■ Activity 1
According to the excerpt on schools and communities, why can a poor child seldom catch up with a rich one even when both attend schools of equal quality? Answer in one to three sentences.

■ Excerpt provided
* * * * * * * * *

It seems to me that the failure of our public school system began when schools were seen not as outgrowths of communities but as institutions set apart from communities, the local expressions of an outside or overarching system of knowledge and expertise.  The moment schools are understood to be in some sort of inherent conflict with a community, to have priorities separate from the community in which they exist, their ability to educate students is compromised.  All this is to say that the relationship between a school and the community it serves is more important and complicated than many analyses recognize.  The easiest way to begin thinking about the importance of this relationship is to consider the problem of socio-economic status and educational performance.  Illich argues,
It should be obvious that even with schools of equal quality a poor child can seldom catch up with a rich one.  Even if they attend equal schools and begin at the same age, poor children lack most of the educational opportunities which are casually available to the middle-class child.  These advantages range from conversation and books in the home to vacation travel and a different sense of oneself, and apply, for the child who enjoys them, both in and out of school.  So the poorer student will generally fall behind so long as he depends on school for advancement or learning. (6)
One of Illich's points is that much learning happens outside of school.  In Deschooling Society, he argues that "[m]ost learning happens casually, and even most intentional learning is not the result of programmed instruction" (12).  The implications of this idea aren't necessarily connected to socio-economic status.  What Illich's argument implies is that a student's educational success, and general cultural outlook or worldview, is primarily shaped not at school but at home.  Her expectations are shaped by the expectations and attitudes of her parents, guardians, or other important members of her family culture.  What ties this to economics is the fact that a family's attitudes and expectations often depend on its financial status.  The leisure time required to read, for example, depends in part on economic success—parents or guardians who work long hours have a much more difficult time emphasizing to their children the importance of literacy, much less actually modeling it for them.  In-home discussion of politics and other topics depends in large part on whether or not family members feel enfranchised, and a feeling of enfranchisement is pretty clearly connected to economic capacity—the ability to earn a living and support oneself and one's family.  Just as "[l]earning and the assignment of social roles are melted into schooling" (Illich 11), learning and social/cultural/economic/political expectations are blended in family life.  Children learn all sorts of things we don't necessarily want or expect them to learn; they quickly learn the lessons of class, are schooled in the type of expectations their economic status allows them to have.

* * * * * * * * *

■ Activity 2
In the records, substitute "August" for "Ağustos" in everything from the first line down to the line containing "Stanley vidalama uçları, azami", and give those lines with nothing else changed.

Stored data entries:
* * * * * * * * *

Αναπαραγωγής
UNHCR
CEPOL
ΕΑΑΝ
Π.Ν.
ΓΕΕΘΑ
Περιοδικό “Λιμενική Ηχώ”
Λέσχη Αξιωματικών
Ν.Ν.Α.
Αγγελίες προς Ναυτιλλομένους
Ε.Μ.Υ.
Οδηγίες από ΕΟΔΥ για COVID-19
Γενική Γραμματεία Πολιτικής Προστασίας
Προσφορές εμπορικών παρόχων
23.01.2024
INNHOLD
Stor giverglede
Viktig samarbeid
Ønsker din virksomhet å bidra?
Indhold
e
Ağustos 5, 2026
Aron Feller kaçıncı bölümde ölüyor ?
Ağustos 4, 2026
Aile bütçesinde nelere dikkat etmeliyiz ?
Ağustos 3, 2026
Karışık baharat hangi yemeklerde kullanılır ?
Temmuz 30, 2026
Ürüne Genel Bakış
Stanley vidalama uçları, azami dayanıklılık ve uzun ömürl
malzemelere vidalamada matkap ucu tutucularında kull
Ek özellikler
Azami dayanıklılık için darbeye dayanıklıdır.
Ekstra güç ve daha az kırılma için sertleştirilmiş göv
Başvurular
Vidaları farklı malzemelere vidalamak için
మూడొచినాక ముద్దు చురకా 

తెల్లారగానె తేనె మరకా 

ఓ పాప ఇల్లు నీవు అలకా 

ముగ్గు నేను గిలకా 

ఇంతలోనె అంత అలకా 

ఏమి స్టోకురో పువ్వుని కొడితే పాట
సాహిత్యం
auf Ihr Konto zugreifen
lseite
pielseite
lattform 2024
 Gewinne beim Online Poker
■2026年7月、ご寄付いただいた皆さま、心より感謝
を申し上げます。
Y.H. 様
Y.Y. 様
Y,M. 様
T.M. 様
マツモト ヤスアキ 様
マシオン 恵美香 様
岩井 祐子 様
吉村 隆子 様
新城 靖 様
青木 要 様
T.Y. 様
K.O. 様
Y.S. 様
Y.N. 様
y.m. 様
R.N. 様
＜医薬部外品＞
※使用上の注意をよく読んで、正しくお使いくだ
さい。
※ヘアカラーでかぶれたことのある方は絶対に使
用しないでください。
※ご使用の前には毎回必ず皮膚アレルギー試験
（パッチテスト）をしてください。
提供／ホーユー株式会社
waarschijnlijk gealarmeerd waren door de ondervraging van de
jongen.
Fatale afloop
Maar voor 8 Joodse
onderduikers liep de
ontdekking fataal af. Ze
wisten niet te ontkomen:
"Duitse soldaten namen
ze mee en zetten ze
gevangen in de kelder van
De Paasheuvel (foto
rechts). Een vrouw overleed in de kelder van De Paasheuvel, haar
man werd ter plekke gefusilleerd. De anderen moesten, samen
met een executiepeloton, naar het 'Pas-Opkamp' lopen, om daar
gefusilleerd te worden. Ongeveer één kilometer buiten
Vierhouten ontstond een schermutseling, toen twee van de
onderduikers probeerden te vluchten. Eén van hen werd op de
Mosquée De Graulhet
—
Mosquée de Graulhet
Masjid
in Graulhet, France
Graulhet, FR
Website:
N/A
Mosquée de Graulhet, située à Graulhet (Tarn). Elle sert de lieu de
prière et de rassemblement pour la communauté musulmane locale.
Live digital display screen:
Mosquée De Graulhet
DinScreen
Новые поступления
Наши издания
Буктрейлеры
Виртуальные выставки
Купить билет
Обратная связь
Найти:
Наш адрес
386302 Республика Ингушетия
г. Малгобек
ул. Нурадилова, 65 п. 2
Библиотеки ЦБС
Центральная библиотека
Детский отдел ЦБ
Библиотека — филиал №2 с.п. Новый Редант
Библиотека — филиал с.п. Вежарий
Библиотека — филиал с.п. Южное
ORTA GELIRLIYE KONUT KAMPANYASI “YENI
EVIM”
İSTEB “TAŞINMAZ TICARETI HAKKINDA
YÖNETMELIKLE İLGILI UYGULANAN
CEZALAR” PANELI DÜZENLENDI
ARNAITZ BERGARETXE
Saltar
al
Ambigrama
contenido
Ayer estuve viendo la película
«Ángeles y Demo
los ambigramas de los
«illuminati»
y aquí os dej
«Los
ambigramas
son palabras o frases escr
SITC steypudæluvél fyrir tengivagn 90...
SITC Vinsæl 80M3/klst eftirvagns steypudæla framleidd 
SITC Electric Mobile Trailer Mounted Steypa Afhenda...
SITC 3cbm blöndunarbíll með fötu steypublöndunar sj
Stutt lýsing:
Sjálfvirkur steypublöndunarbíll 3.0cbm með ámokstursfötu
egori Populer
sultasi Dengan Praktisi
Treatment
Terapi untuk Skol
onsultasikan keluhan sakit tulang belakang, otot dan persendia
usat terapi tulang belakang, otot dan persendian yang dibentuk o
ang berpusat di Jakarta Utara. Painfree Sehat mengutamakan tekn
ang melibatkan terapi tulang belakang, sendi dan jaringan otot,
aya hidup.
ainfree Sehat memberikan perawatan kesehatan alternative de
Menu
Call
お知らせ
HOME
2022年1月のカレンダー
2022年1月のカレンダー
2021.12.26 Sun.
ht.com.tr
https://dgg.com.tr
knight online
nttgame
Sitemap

* * * * * * * * *

■ Response box 1
Even in equal schools starting at the same age, poor children lack most of the educational opportunities that come casually to middle-class children. These advantages include conversation and books at home, vacation travel, and a different sense of oneself, and they help both in and out of school. As a result, the poorer student generally falls behind as long as he depends on school for advancement or learning.

■ Response box 2
Αναπαραγωγής
UNHCR
CEPOL
ΕΑΑΝ
Π.Ν.
ΓΕΕΘΑ
Περιοδικό “Λιμενική Ηχώ”
Λέσχη Αξιωματικών
Ν.Ν.Α.
Αγγελίες προς Ναυτιλλομένους
Ε.Μ.Υ.
Οδηγίες από ΕΟΔΥ για COVID-19
Γενική Γραμματεία Πολιτικής Προστασίας
Προσφορές εμπορικών παρόχων
23.01.2024
INNHOLD
Stor giverglede
Viktig samarbeid
Ønsker din virksomhet å bidra?
Indhold
e
August 5, 2026
Aron Feller kaçıncı bölümde ölüyor ?
August 4, 2026
Aile bütçesinde nelere dikkat etmeliyiz ?
August 3, 2026
Karışık baharat hangi yemeklerde kullanılır ?
Temmuz 30, 2026
Ürüne Genel Bakış
Stanley vidalama uçları, azami dayanıklılık ve uzun ömürl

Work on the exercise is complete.